UCI took a somewhat different approach, as described by Zeev Kain, MD, Chair of the Anesthesiology Department and Associate Dean.  UCI focused on a single service line initially, joint replacement surgery, with results so impressive that that a urology PSH is now in the works.  Indeed, UCI will be holding the First Annual Perioperative Surgical Home Summit in Newport Beach on June 7-8.  Like Dr. Boudreaux, Dr. Kain emphasized, in his presentation at the Practice Management Conference, the need to get all the stakeholders in one room at the launch of a PSH to secure buy-in.  He also stressed that “metrics are everything” (UCI has 150 different metrics) and that reducing length of stay provides the biggest savings, at least thus far.

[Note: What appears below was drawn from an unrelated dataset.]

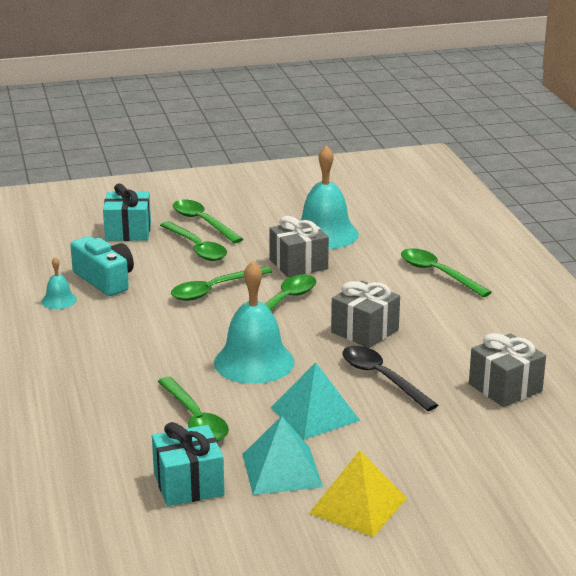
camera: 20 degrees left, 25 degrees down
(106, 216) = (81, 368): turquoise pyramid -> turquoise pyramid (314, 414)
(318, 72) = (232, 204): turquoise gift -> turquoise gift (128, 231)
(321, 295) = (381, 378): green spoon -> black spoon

For further information, see http://www.periopsurghome.info/index.php and the PSH Comprehensive Literature Review prepared for ASA by the Health Science Center at Texas A&M.  

We at ABC find the concept and initial successes of the PSH very exciting and congratulate ASA on this initiative.  We encourage all readers to consider responding to ASA’s invitation.  We will be delighted to help clients who seek to participate in the learning collaborative.